Potansiyel, paradoksal veya disharmonik varlık (Mengüşoğlu) olarak insan türü uyarlayabiliyor da. Ancak burada da bir paradoks var, bu uyarlama da ilkeleri olmasa çok yıkıcı olabiliyor. Hobbes, bu uyarlama gücünün birbirine (türdeşine) yöneldiği zaman şiddete dönüştüğünü, birbirlerine yönelik şiddeti-yok ediciliği ancak daha üstün bir baskı gücünde uzlaşarak, Weber’in belirlenimiyle şiddet tekelini de bu üstün güce (devlete) teslim ederek işin içinden çıkmaya çalıştığını iddia ediyor. Comte, köleciliğin bitki ve hayvanların evcilleştirilmesinden daha üst bir evrim basamağı olduğunu söylüyor, Marx’ta ikinci yabancılaşmaya karşılık sayılıyor.

İnsan aklı ve düşüncesinin bedeninin ötesine geçmesi belki de çok hayırlı sonuçlar vermiyor, yaratıcı olsa da çok yaşatıcı olmayabiliyor.

İnsanın insana şiddetini devlet önleyebiliyor mu? Yoksa devlet de belli bir sınıfın veya zümrenin oyuncağı mı haline geliyor veya beş on büyük finans ailesi istediği gibi eviriyor çeviriyor mu? Ortadoğu üç beş aşiretin, askerin veya kişinin elinde mi kalıyor, despotluğa mı varıyor?

Kendi amacını oluşturamayan, kendi kaderini kendisi elinde tutamayan kişi ve kurumlar; kıt aklıyla ancak pozisyon alabiliyor. Politika yapan, telosu amaçları olan insanın salt pozisyon almakla yetinmesi onun insan oluşunu inkarı anlamına geliyor, 1970’lerin deyimiyle “Ot gelip ot gibi yaşayıp ot gibi gitmek” yani biyolojik olarak doğmak ve diğer hayvanlar gibi bir ömrü yaşayıp ölüp gitmek… insan türünün biyolojik kısmı için yeterli, ancak insanın türsel ayırıcılığını ifade eden kendine amaç koyan ve amaca ulaşmaya çalışan varlık için yeterli değil. İnsanı insan yapan kendi kendisine amaç koyabilen ve bu amaçlara erişmeye çalışan insan tanımı için yetersiz kalan bir özellik salt uyarlanma.

CHP yine duruma göre pozisyon mu alıyor? HDP, MHP, Saadet de öyle mi yapıyor? Kim politika yapıyor?

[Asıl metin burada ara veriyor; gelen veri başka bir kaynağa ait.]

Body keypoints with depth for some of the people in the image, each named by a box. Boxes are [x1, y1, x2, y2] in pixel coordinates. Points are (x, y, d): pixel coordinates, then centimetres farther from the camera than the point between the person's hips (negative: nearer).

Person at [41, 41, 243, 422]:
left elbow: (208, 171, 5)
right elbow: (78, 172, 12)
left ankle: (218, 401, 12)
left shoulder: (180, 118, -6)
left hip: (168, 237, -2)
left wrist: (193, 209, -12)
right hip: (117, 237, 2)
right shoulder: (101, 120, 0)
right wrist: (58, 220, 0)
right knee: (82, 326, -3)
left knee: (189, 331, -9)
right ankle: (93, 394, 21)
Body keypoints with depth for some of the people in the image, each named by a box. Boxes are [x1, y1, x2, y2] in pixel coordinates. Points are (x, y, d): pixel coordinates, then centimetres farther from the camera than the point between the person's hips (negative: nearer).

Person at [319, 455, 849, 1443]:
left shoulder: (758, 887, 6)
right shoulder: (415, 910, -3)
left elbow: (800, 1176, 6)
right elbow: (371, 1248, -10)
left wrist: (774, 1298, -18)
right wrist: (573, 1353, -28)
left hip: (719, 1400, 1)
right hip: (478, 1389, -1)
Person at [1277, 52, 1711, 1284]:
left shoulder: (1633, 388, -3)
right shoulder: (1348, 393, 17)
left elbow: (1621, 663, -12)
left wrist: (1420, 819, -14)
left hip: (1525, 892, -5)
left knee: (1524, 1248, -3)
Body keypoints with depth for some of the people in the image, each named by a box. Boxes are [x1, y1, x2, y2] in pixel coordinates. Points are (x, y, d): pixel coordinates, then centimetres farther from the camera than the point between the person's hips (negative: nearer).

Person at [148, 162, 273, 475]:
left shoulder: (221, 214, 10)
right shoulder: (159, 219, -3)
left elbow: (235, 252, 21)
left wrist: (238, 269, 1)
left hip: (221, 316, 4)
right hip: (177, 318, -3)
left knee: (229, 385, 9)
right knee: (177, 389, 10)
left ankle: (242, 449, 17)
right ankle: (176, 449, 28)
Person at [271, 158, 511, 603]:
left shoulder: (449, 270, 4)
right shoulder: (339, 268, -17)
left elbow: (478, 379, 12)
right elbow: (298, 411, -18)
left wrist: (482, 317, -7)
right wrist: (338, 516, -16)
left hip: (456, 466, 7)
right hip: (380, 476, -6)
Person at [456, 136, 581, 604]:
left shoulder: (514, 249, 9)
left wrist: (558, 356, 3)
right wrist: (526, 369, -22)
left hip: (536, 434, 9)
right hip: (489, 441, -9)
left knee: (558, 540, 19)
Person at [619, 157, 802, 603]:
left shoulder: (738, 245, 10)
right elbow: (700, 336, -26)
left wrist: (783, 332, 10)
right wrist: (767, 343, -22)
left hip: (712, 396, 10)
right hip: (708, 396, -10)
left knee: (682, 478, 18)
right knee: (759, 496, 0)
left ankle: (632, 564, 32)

Demokrasi de insan olmak da erek koyma ve bunun için mücadele etmeye yani özgürlüğe dayalıdır, ereği olmayan ve bunun için çabalamayan kişi uyan kişidir, özgür değildir, daha da kötüsü belki de özgürlükten kaçıyor, insan olmaktan kaçıp biyolojik kısmına, ot gibi yaşamaya, “Kitleye uymaya” razı oluyor demektir. Özgürlük; çaba, enerji, sorumluluk, cesaret istiyor - özgürlük verili bir şey değil hak edilmesi gerekiyor. Demokrasi özgürlüğü göze alanların, amacını kendisi koyanların, insan olmayı hak edenlerin rejimidir, kendinde -şey değil kendisi- için şeydir; nesnelikten özne olmaya geçme irade ve cesaretidir. Cumhurbaşkanı kim olacak? İnsan olmayı, özgür olmayı yani devrimci olmayı göze alma cesaretimiz yoksa kim olursa olsun geriye birilerinin empoze ettiği birini onaylama kalacaktır.

O halde pozisyona uymak değil herkesin kendi telosunu taşıyıcı olacak adayını çıkarması en uygun yol olacaktır.